Korner et al. (1999) found that the defect in 1 of the CDG1D patients reported by Stibler et al. (1995) was in the mannosyltransferase that transfers mannose from dolichyl-phosphate mannose onto the lipid-linked oligosaccharide (LLO) intermediate Man(5)GlcNAc(2)-PP-dolichol. The defect resulted in the accumulation of the LLO intermediate and, due to its leaky nature, a residual formation of full-length LLOs. N-glycosylation was abnormal because of the transfer of truncated oligosaccharides in addition to that of full-length oligosaccharides and because of the incomplete utilization of N-glycosylation sites. The mannosyltransferase is the structural and functional ortholog of the product of the ALG3 gene in Saccharomyces cerevisiae.

Molecular Genetics

In a patient with CDG Id reported by Stibler et al. (1995), Korner et al. (1999) identified a homozygous mutation in the ALG3 gene (608750.0001).

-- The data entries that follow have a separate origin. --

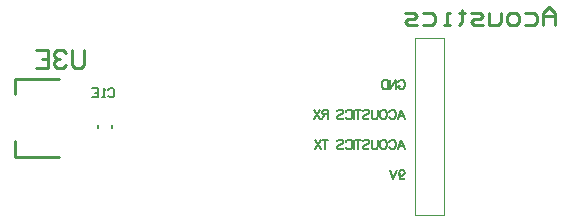
<source format=gbo>
G04 Layer_Color=32896*
%FSLAX24Y24*%
%MOIN*%
G70*
G01*
G75*
%ADD14C,0.0100*%
%ADD25C,0.0070*%
%ADD26C,0.0079*%
%ADD27C,0.0039*%
D14*
X10513Y18087D02*
Y18599D01*
X11969D01*
X10513Y16001D02*
X11969D01*
X10513D02*
Y16513D01*
X12800Y19550D02*
Y19050D01*
X12700Y18950D01*
X12500D01*
X12400Y19050D01*
Y19550D01*
X12200Y19450D02*
X12100Y19550D01*
X11900D01*
X11800Y19450D01*
Y19350D01*
X11900Y19250D01*
X12000D01*
X11900D01*
X11800Y19150D01*
Y19050D01*
X11900Y18950D01*
X12100D01*
X12200Y19050D01*
X11201Y19550D02*
X11600D01*
Y18950D01*
X11201D01*
X11600Y19250D02*
X11400D01*
X28500Y20400D02*
Y20800D01*
X28300Y21000D01*
X28100Y20800D01*
Y20400D01*
Y20700D01*
X28500D01*
X27500Y20800D02*
X27800D01*
X27900Y20700D01*
Y20500D01*
X27800Y20400D01*
X27500D01*
X27200D02*
X27000D01*
X26901Y20500D01*
Y20700D01*
X27000Y20800D01*
X27200D01*
X27300Y20700D01*
Y20500D01*
X27200Y20400D01*
X26701Y20800D02*
Y20500D01*
X26601Y20400D01*
X26301D01*
Y20800D01*
X26101Y20400D02*
X25801D01*
X25701Y20500D01*
X25801Y20600D01*
X26001D01*
X26101Y20700D01*
X26001Y20800D01*
X25701D01*
X25401Y20900D02*
Y20800D01*
X25501D01*
X25301D01*
X25401D01*
Y20500D01*
X25301Y20400D01*
X25001D02*
X24801D01*
X24901D01*
Y20800D01*
X25001D01*
X24101D02*
X24401D01*
X24501Y20700D01*
Y20500D01*
X24401Y20400D01*
X24101D01*
X23901D02*
X23602D01*
X23502Y20500D01*
X23602Y20600D01*
X23802D01*
X23901Y20700D01*
X23802Y20800D01*
X23502D01*
D25*
X13620Y18220D02*
X13670Y18270D01*
X13770D01*
X13820Y18220D01*
Y18020D01*
X13770Y17970D01*
X13670D01*
X13620Y18020D01*
X13520Y17970D02*
X13420D01*
X13470D01*
Y18270D01*
X13520Y18220D01*
X13070Y18270D02*
X13270D01*
Y17970D01*
X13070D01*
X13270Y18120D02*
X13170D01*
X23286Y18479D02*
X23300Y18507D01*
X23329Y18536D01*
X23357Y18550D01*
X23414D01*
X23443Y18536D01*
X23471Y18507D01*
X23486Y18479D01*
X23500Y18436D01*
Y18364D01*
X23486Y18321D01*
X23471Y18293D01*
X23443Y18264D01*
X23414Y18250D01*
X23357D01*
X23329Y18264D01*
X23300Y18293D01*
X23286Y18321D01*
Y18364D01*
X23357D02*
X23286D01*
X23217Y18550D02*
Y18250D01*
Y18550D02*
X23017Y18250D01*
Y18550D02*
Y18250D01*
X22934Y18550D02*
Y18250D01*
Y18550D02*
X22834D01*
X22792Y18536D01*
X22763Y18507D01*
X22749Y18479D01*
X22734Y18436D01*
Y18364D01*
X22749Y18321D01*
X22763Y18293D01*
X22792Y18264D01*
X22834Y18250D01*
X22934D01*
X23271Y17250D02*
X23386Y17550D01*
X23500Y17250D01*
X23457Y17350D02*
X23314D01*
X22987Y17479D02*
X23002Y17507D01*
X23030Y17536D01*
X23059Y17550D01*
X23116D01*
X23144Y17536D01*
X23173Y17507D01*
X23187Y17479D01*
X23201Y17436D01*
Y17364D01*
X23187Y17321D01*
X23173Y17293D01*
X23144Y17264D01*
X23116Y17250D01*
X23059D01*
X23030Y17264D01*
X23002Y17293D01*
X22987Y17321D01*
X22817Y17550D02*
X22846Y17536D01*
X22874Y17507D01*
X22889Y17479D01*
X22903Y17436D01*
Y17364D01*
X22889Y17321D01*
X22874Y17293D01*
X22846Y17264D01*
X22817Y17250D01*
X22760D01*
X22732Y17264D01*
X22703Y17293D01*
X22689Y17321D01*
X22674Y17364D01*
Y17436D01*
X22689Y17479D01*
X22703Y17507D01*
X22732Y17536D01*
X22760Y17550D01*
X22817D01*
X22604D02*
Y17336D01*
X22590Y17293D01*
X22562Y17264D01*
X22519Y17250D01*
X22490D01*
X22447Y17264D01*
X22419Y17293D01*
X22405Y17336D01*
Y17550D01*
X22122Y17507D02*
X22150Y17536D01*
X22193Y17550D01*
X22250D01*
X22293Y17536D01*
X22322Y17507D01*
Y17479D01*
X22307Y17450D01*
X22293Y17436D01*
X22265Y17421D01*
X22179Y17393D01*
X22150Y17379D01*
X22136Y17364D01*
X22122Y17336D01*
Y17293D01*
X22150Y17264D01*
X22193Y17250D01*
X22250D01*
X22293Y17264D01*
X22322Y17293D01*
X21955Y17550D02*
Y17250D01*
X22055Y17550D02*
X21855D01*
X21819D02*
Y17250D01*
X21542Y17479D02*
X21556Y17507D01*
X21585Y17536D01*
X21613Y17550D01*
X21670D01*
X21699Y17536D01*
X21728Y17507D01*
X21742Y17479D01*
X21756Y17436D01*
Y17364D01*
X21742Y17321D01*
X21728Y17293D01*
X21699Y17264D01*
X21670Y17250D01*
X21613D01*
X21585Y17264D01*
X21556Y17293D01*
X21542Y17321D01*
X21258Y17507D02*
X21286Y17536D01*
X21329Y17550D01*
X21386D01*
X21429Y17536D01*
X21458Y17507D01*
Y17479D01*
X21443Y17450D01*
X21429Y17436D01*
X21400Y17421D01*
X21315Y17393D01*
X21286Y17379D01*
X21272Y17364D01*
X21258Y17336D01*
Y17293D01*
X21286Y17264D01*
X21329Y17250D01*
X21386D01*
X21429Y17264D01*
X21458Y17293D01*
X20955Y17550D02*
Y17250D01*
Y17550D02*
X20826D01*
X20783Y17536D01*
X20769Y17521D01*
X20755Y17493D01*
Y17464D01*
X20769Y17436D01*
X20783Y17421D01*
X20826Y17407D01*
X20955D01*
X20855D02*
X20755Y17250D01*
X20688Y17550D02*
X20488Y17250D01*
Y17550D02*
X20688Y17250D01*
X23271Y16250D02*
X23386Y16550D01*
X23500Y16250D01*
X23457Y16350D02*
X23314D01*
X22987Y16479D02*
X23002Y16507D01*
X23030Y16536D01*
X23059Y16550D01*
X23116D01*
X23144Y16536D01*
X23173Y16507D01*
X23187Y16479D01*
X23201Y16436D01*
Y16364D01*
X23187Y16321D01*
X23173Y16293D01*
X23144Y16264D01*
X23116Y16250D01*
X23059D01*
X23030Y16264D01*
X23002Y16293D01*
X22987Y16321D01*
X22817Y16550D02*
X22846Y16536D01*
X22874Y16507D01*
X22889Y16479D01*
X22903Y16436D01*
Y16364D01*
X22889Y16321D01*
X22874Y16293D01*
X22846Y16264D01*
X22817Y16250D01*
X22760D01*
X22732Y16264D01*
X22703Y16293D01*
X22689Y16321D01*
X22674Y16364D01*
Y16436D01*
X22689Y16479D01*
X22703Y16507D01*
X22732Y16536D01*
X22760Y16550D01*
X22817D01*
X22604D02*
Y16336D01*
X22590Y16293D01*
X22562Y16264D01*
X22519Y16250D01*
X22490D01*
X22447Y16264D01*
X22419Y16293D01*
X22405Y16336D01*
Y16550D01*
X22122Y16507D02*
X22150Y16536D01*
X22193Y16550D01*
X22250D01*
X22293Y16536D01*
X22322Y16507D01*
Y16479D01*
X22307Y16450D01*
X22293Y16436D01*
X22265Y16421D01*
X22179Y16393D01*
X22150Y16379D01*
X22136Y16364D01*
X22122Y16336D01*
Y16293D01*
X22150Y16264D01*
X22193Y16250D01*
X22250D01*
X22293Y16264D01*
X22322Y16293D01*
X21955Y16550D02*
Y16250D01*
X22055Y16550D02*
X21855D01*
X21819D02*
Y16250D01*
X21542Y16479D02*
X21556Y16507D01*
X21585Y16536D01*
X21613Y16550D01*
X21670D01*
X21699Y16536D01*
X21728Y16507D01*
X21742Y16479D01*
X21756Y16436D01*
Y16364D01*
X21742Y16321D01*
X21728Y16293D01*
X21699Y16264D01*
X21670Y16250D01*
X21613D01*
X21585Y16264D01*
X21556Y16293D01*
X21542Y16321D01*
X21258Y16507D02*
X21286Y16536D01*
X21329Y16550D01*
X21386D01*
X21429Y16536D01*
X21458Y16507D01*
Y16479D01*
X21443Y16450D01*
X21429Y16436D01*
X21400Y16421D01*
X21315Y16393D01*
X21286Y16379D01*
X21272Y16364D01*
X21258Y16336D01*
Y16293D01*
X21286Y16264D01*
X21329Y16250D01*
X21386D01*
X21429Y16264D01*
X21458Y16293D01*
X20855Y16550D02*
Y16250D01*
X20955Y16550D02*
X20755D01*
X20719D02*
X20519Y16250D01*
Y16550D02*
X20719Y16250D01*
X23314Y15450D02*
X23329Y15407D01*
X23357Y15379D01*
X23400Y15364D01*
X23414D01*
X23457Y15379D01*
X23486Y15407D01*
X23500Y15450D01*
Y15464D01*
X23486Y15507D01*
X23457Y15536D01*
X23414Y15550D01*
X23400D01*
X23357Y15536D01*
X23329Y15507D01*
X23314Y15450D01*
Y15379D01*
X23329Y15307D01*
X23357Y15264D01*
X23400Y15250D01*
X23429D01*
X23471Y15264D01*
X23486Y15293D01*
X23233Y15550D02*
X23119Y15250D01*
X23004Y15550D02*
X23119Y15250D01*
D26*
X13736Y16941D02*
Y17059D01*
X13264Y16941D02*
Y17059D01*
D27*
X23835Y14047D02*
Y17071D01*
Y14047D02*
X24819D01*
X23835Y19953D02*
X24819D01*
X23835Y17071D02*
Y19953D01*
X24819Y14047D02*
Y19953D01*
M02*

</source>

In an Italian patient with CDG Id, Denecke et al. (2004) identified a silent mutation in the ALG3 gene, resulting in a 37-bp deletion (608750.0002).

Sun et al. (2005) described a patient with a severe phenotype of CDG Id who carried an R171Q mutation in ALG3 (608750.0003). The authors noted that the patient had hyperinsulinemic hypoglycemia, which had not previously been reported in CDG Id.

In a brother and sister with CDG Id, Kranz et al. (2007) identified compound heterozygosity for 2 mutations in the ALG3 gene (608750.0004; 608750.0005). Each unaffected parent was heterozygous for 1 of the mutations.